Selon Le Monde, une étude récente du Centre de recherche pour l’étude et l’observation des conditions de vie (Crédoc) révèle qu’un quart des Français de moins de 40 ans déclarent entretenir une relation amicale ou amoureuse avec une intelligence artificielle. Ces résultats, présentés lors d’un entretien accordé au quotidien, soulignent une évolution majeure dans la manière dont les jeunes générations perçoivent et interagissent avec les technologies numériques.
Pour Sandra Hoibian, directrice générale du Crédoc, ces chiffres marquent le début d’un nouveau chapitre dans la bataille technologique : après celle de l’attention, celle de l’attachement est désormais en jeu. Dans ses propos, elle met en lumière les spécificités de ces relations, où l’absence de jugement et de trahison des systèmes d’IA émotionnelle jouerait un rôle clé dans leur adoption.
Ce qu’il faut retenir
- 25 % des moins de 40 ans déclarent entretenir une relation amicale ou amoureuse avec une IA, selon une étude du Crédoc rapportée par Le Monde.
- L’étude souligne un changement de paradigme : après la bataille pour capter l’attention, celle pour l’attachement est désormais au cœur des enjeux technologiques.
- Sandra Hoibian, directrice générale du Crédoc, explique que l’IA émotionnelle se distingue par son absence de jugement, de trahison ou de contradiction, ce qui facilite son adoption.
- Ces relations, bien que virtuelles, reflètent une nouvelle forme d’interaction humaine, où la technologie comble des besoins sociaux ou affectifs.
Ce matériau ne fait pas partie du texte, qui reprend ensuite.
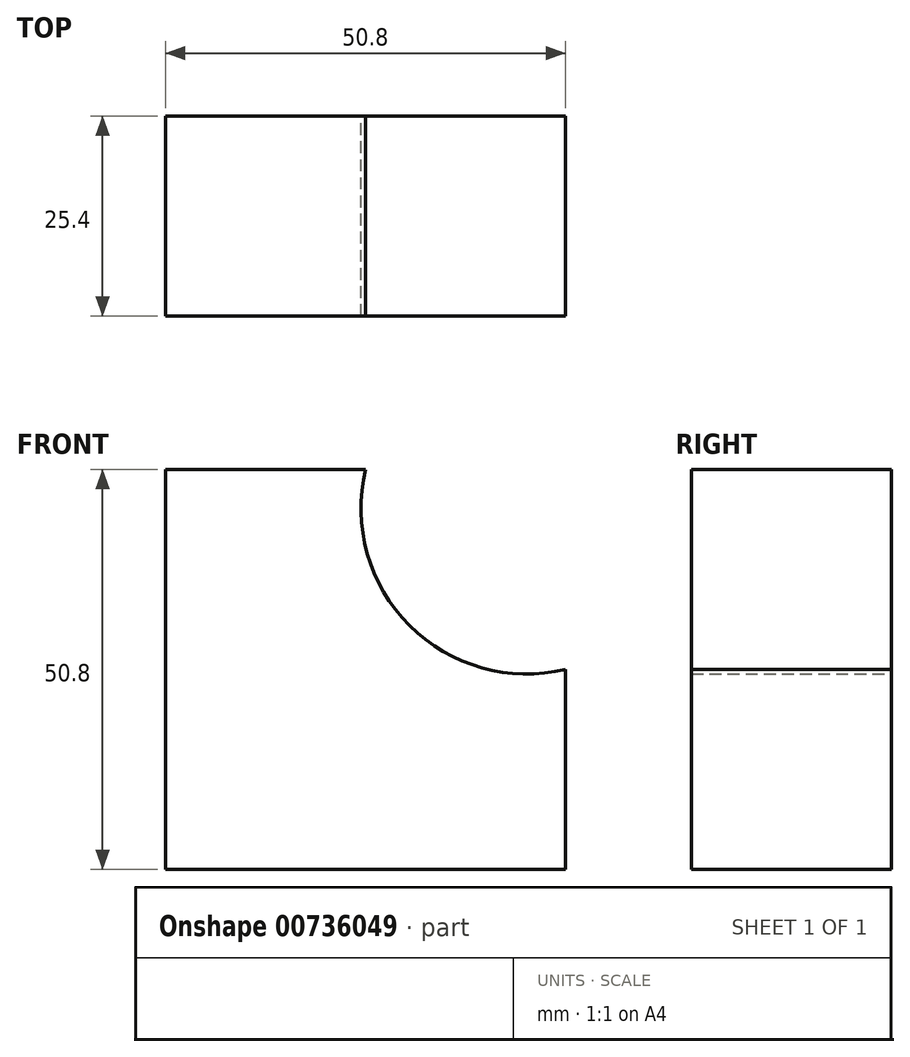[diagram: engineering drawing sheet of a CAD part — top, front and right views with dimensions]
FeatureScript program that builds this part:
annotation { "Feature Type Name" : "Feature", "Feature Type Description" : "" }
export const myFeature = defineFeature(function(context is Context, id is Id, definition is map)
    precondition{}
    {
        {
            var Q0;
            Q0=qCreatedBy(makeId("Front.planeOp"),FACE);
            var sketch = newSketch(context, id + "F0", { "sketchPlane" : qUnion([Q0])});
            skLineSegment(sketch, "E0", {"start": v(-47.07, 42.88) * mm, "end": v(-47.07, -7.92) * mm});
            skLineSegment(sketch, "E1", {"start": v(-47.07, -7.92) * mm, "end": v(3.73, -7.92) * mm});
            skLineSegment(sketch, "E2", {"start": v(-47.07, 42.88) * mm, "end": v(-21.67, 42.88) * mm});
            skLineSegment(sketch, "E3", {"start": v(3.73, -7.92) * mm, "end": v(3.73, 17.48) * mm});
            skArc(sketch, "E4", {"start": v(-21.67, 42.88) * mm, "mid": v(-16.08, 23.07) * mm, "end": v(3.73, 17.48) * mm});
            skSolve(sketch);
        }
        {
            var Q0;
            Q0=qSketchRegion(id+"F0",true);
            extrude(context, id + "F1", {"entities" : qUnion([Q0]), "depth" : 25.4 * mm, "offsetDistance" : 25.4 * mm});
        }
    });
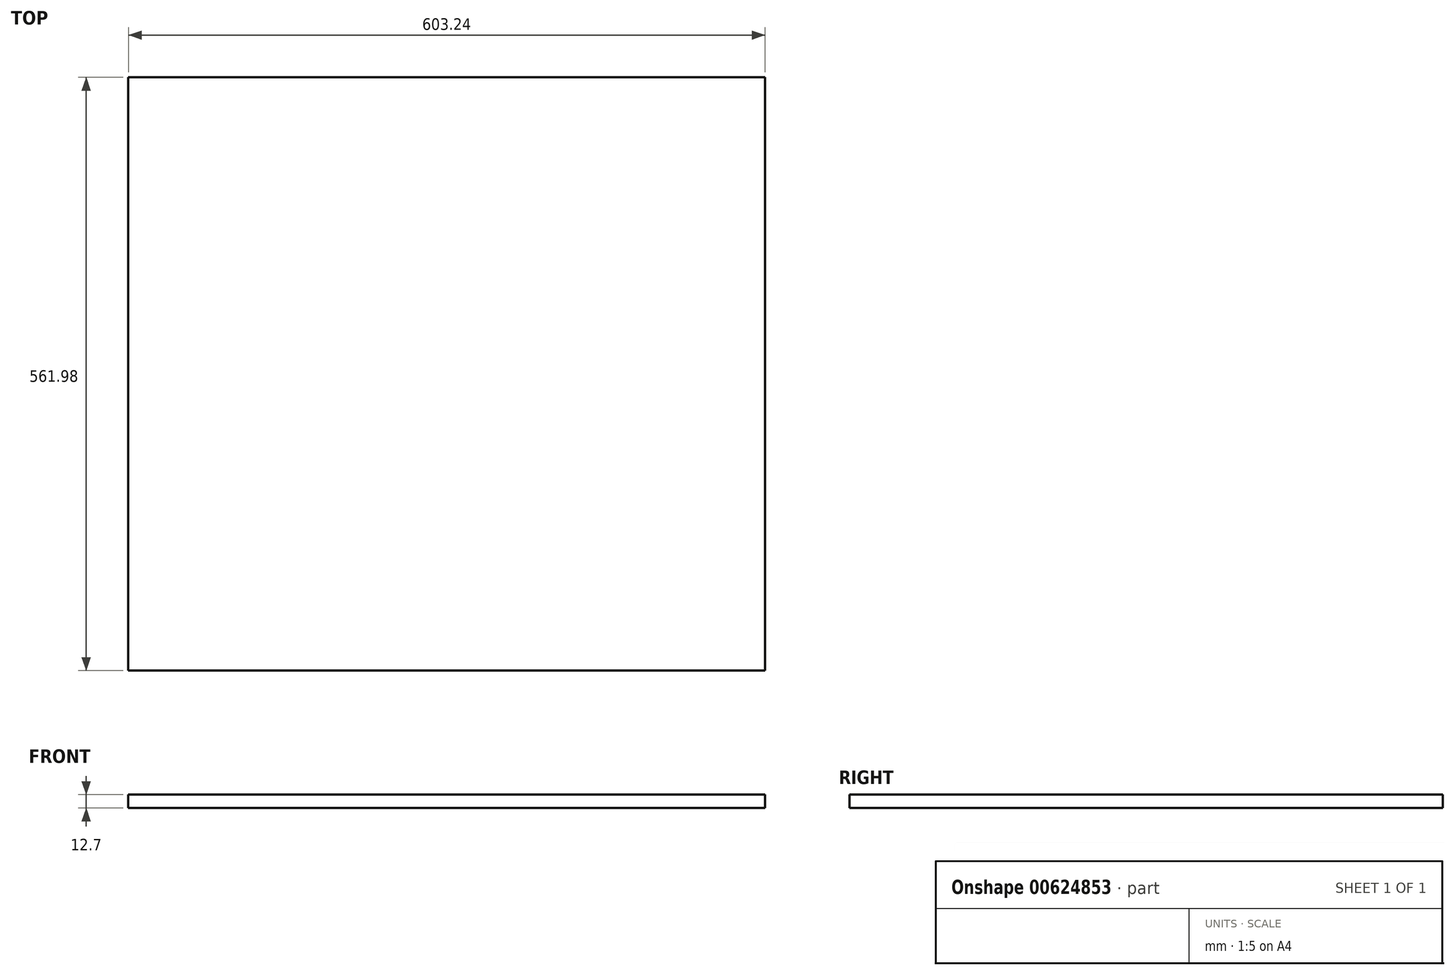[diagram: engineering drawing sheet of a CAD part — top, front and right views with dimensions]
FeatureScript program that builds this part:
annotation { "Feature Type Name" : "Feature", "Feature Type Description" : "" }
export const myFeature = defineFeature(function(context is Context, id is Id, definition is map)
    precondition{}
    {
        {
            var Q0;
            Q0=qCreatedBy(makeId("Top.planeOp"),FACE);
            var sketch = newSketch(context, id + "F0", { "sketchPlane" : qUnion([Q0])});
            skLineSegment(sketch, "E0.bottom", {"start": v(-301.63, 280.99) * mm, "end": v(301.63, 280.99) * mm});
            skLineSegment(sketch, "E0.top", {"start": v(-301.63, -280.99) * mm, "end": v(301.63, -280.99) * mm});
            skLineSegment(sketch, "E0.left", {"start": v(-301.63, 280.99) * mm, "end": v(-301.63, -280.99) * mm});
            skLineSegment(sketch, "E0.right", {"start": v(301.63, 280.99) * mm, "end": v(301.62, -280.99) * mm});
            skPoint(sketch, "E0.middle", {"position": v(0, 0) * mm});
            skSolve(sketch);
        }
        {
            var Q0;
            Q0=qSketchRegion(id+"F0",true);
            extrude(context, id + "F1", {"entities" : qUnion([Q0]), "oppositeDirection" : true, "depth" : 12.7 * mm, "offsetDistance" : 25.4 * mm});
        }
    });
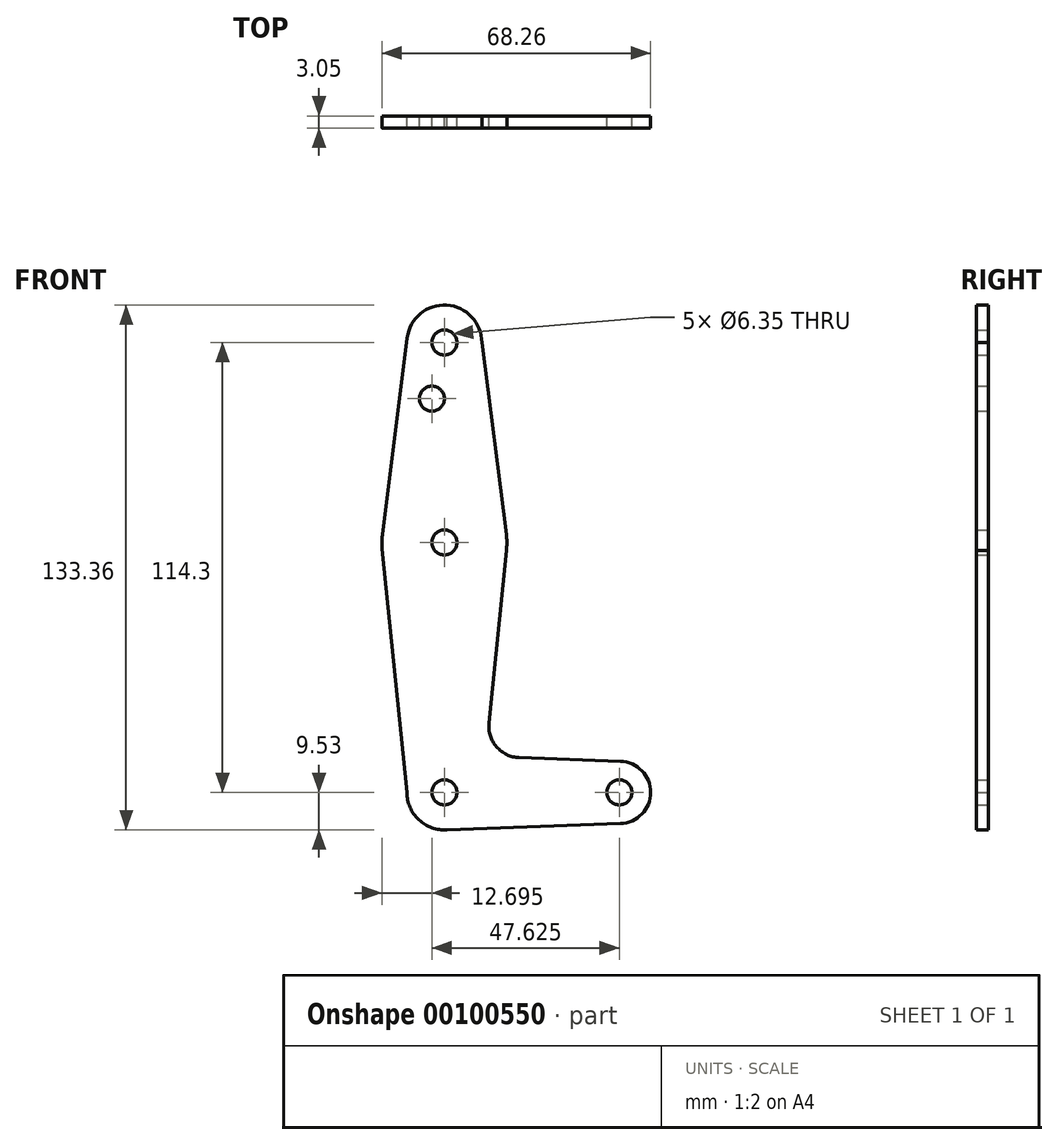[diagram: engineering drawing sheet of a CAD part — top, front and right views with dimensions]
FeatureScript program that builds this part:
annotation { "Feature Type Name" : "Feature", "Feature Type Description" : "" }
export const myFeature = defineFeature(function(context is Context, id is Id, definition is map)
    precondition{}
    {
        {
            var Q0;
            Q0=qCreatedBy(makeId("Front.planeOp"),FACE);
            var sketch = newSketch(context, id + "F0", { "sketchPlane" : qUnion([Q0])});
            skLineSegment(sketch, "E0", {"start": v(0, 114.3) * mm, "end": v(0, 0) * mm, "construction": true});
            skLineSegment(sketch, "E1", {"start": v(0, 0) * mm, "end": v(44.45, 0) * mm, "construction": true});
            skCircle(sketch, "E2", {"center": v(0, 114.3) * mm, "radius": 9.53 * mm});
            skCircle(sketch, "E3", {"center": v(0, 63.5) * mm, "radius": 15.88 * mm});
            skCircle(sketch, "E4", {"center": v(0, 0) * mm, "radius": 9.53 * mm});
            skCircle(sketch, "E5", {"center": v(44.45, 0) * mm, "radius": 7.94 * mm});
            skLineSegment(sketch, "E6", {"start": v(9.52, 114.3) * mm, "end": v(15.75, 65.5) * mm});
            skLineSegment(sketch, "E7", {"start": v(-9.45, 115.5) * mm, "end": v(-15.75, 65.48) * mm});
            skLineSegment(sketch, "E8", {"start": v(15.75, 61.5) * mm, "end": v(11.34, 17.59) * mm});
            skLineSegment(sketch, "E9", {"start": v(-9.52, 0) * mm, "end": v(-15.8, 61.9) * mm});
            skLineSegment(sketch, "E10", {"start": v(0, -9.53) * mm, "end": v(44.73, -7.93) * mm});
            skLineSegment(sketch, "E11", {"start": v(18.97, 8.85) * mm, "end": v(44.73, 7.93) * mm});
            skCircle(sketch, "E12", {"center": v(0, 114.3) * mm, "radius": 3.18 * mm});
            skCircle(sketch, "E13", {"center": v(-3.17, 100.03) * mm, "radius": 3.18 * mm});
            skCircle(sketch, "E14", {"center": v(0, 63.5) * mm, "radius": 3.18 * mm});
            skCircle(sketch, "E15", {"center": v(0, 0) * mm, "radius": 3.18 * mm});
            skCircle(sketch, "E16", {"center": v(44.45, 0) * mm, "radius": 3.18 * mm});
            skArc(sketch, "E17.filletArc", {"start": v(11.34, 17.59) * mm, "mid": v(13.26, 11.57) * mm, "end": v(18.97, 8.85) * mm});
            skSolve(sketch);
        }
        {
            var Q0;
            Q0 = qSketchRegion(id + "F0", true);
            extrude(context, id + "F1", {"entities" : qUnion([Q0]), "depth" : 3.05 * mm});
        }
    });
L’IA émotionnelle, un phénomène en pleine expansion
Les résultats de l’étude du Crédoc, relayés par Le Monde, dessinent un paysage où l’IA n’est plus seulement un outil, mais un compagnon potentiel. Pour les moins de 40 ans, ces systèmes offrent une expérience relationnelle dépourvue des frustrations inhérentes aux interactions humaines : pas de conflits, pas de malentendus, et une disponibilité permanente. « Contrairement aux relations humaines, l’IA émotionnelle ne juge pas, ne trahit pas, ne contredit pas », a déclaré Sandra Hoibian lors de l’entretien.
Ce phénomène s’inscrit dans un contexte plus large, où les technologies numériques redéfinissent les frontières entre le réel et le virtuel. Les assistants vocaux, les chatbots et les avatars interactifs deviennent des interlocuteurs privilégiés pour une partie de la population, notamment dans les moments de solitude ou de stress. Autant dire que ces relations, bien que virtuelles, répondent à un besoin social croissant.
Les raisons d’un attachement croissant
Plusieurs facteurs expliquent cette tendance. D’abord, la disponibilité illimitée des IA : contrairement aux êtres humains, elles ne dorment pas, ne s’irritent pas et ne se lassent pas. Ensuite, leur capacité à s’adapter aux émotions de l’utilisateur, via des algorithmes de plus en plus sophistiqués, crée une illusion de compréhension et d’empathie. Enfin, pour une génération habituée aux écrans, ces interactions numériques paraissent plus naturelles qu’un dialogue en face-à-face.
Sandra Hoibian rappelle que ces relations ne remplacent pas les liens humains, mais les complètent. « On ne peut pas parler de remplacement, mais plutôt d’une nouvelle modalité de socialisation », a-t-elle précisé. Les jeunes générations, souvent critiquées pour leur dépendance aux écrans, trouvent dans ces outils une forme d’épanouissement, même si cela soulève des questions éthiques et sociétales.
Les limites et les défis à venir
Malgré ces chiffres impressionnants, des interrogations persistent. Comment distinguer une relation saine d’une dépendance ? Quels sont les risques psychologiques à long terme ? Le Crédoc et d’autres organismes appellent à une réflexion sur l’encadrement de ces pratiques. Pour l’instant, aucune réglementation spécifique n’existe, laissant le champ libre aux développeurs et aux utilisateurs.
Par ailleurs, ces relations soulèvent des questions sur la perception de l’intimité à l’ère numérique. Une IA peut-elle vraiment comprendre les émotions humaines ? Peut-on lui faire confiance pour des conseils affectifs ou moraux ? Autant de sujets qui pourraient alimenter les débats dans les mois à venir.
Ces résultats invitent aussi les entreprises technologiques à repenser leurs produits. Faut-il développer des IA plus transparentes ? Comment garantir que ces relations restent bénéfiques ? Les réponses à ces questions façonneront l’avenir de l’interaction homme-machine.
Selon l’étude du Crédoc, les relations amoureuses impliquent souvent une dimension plus profonde et exclusive, tandis que les relations amicales restent plus légères. Cependant, les frontières entre les deux peuvent être floues, car les IA émotionnelles sont conçues pour s’adapter aux besoins de l’utilisateur.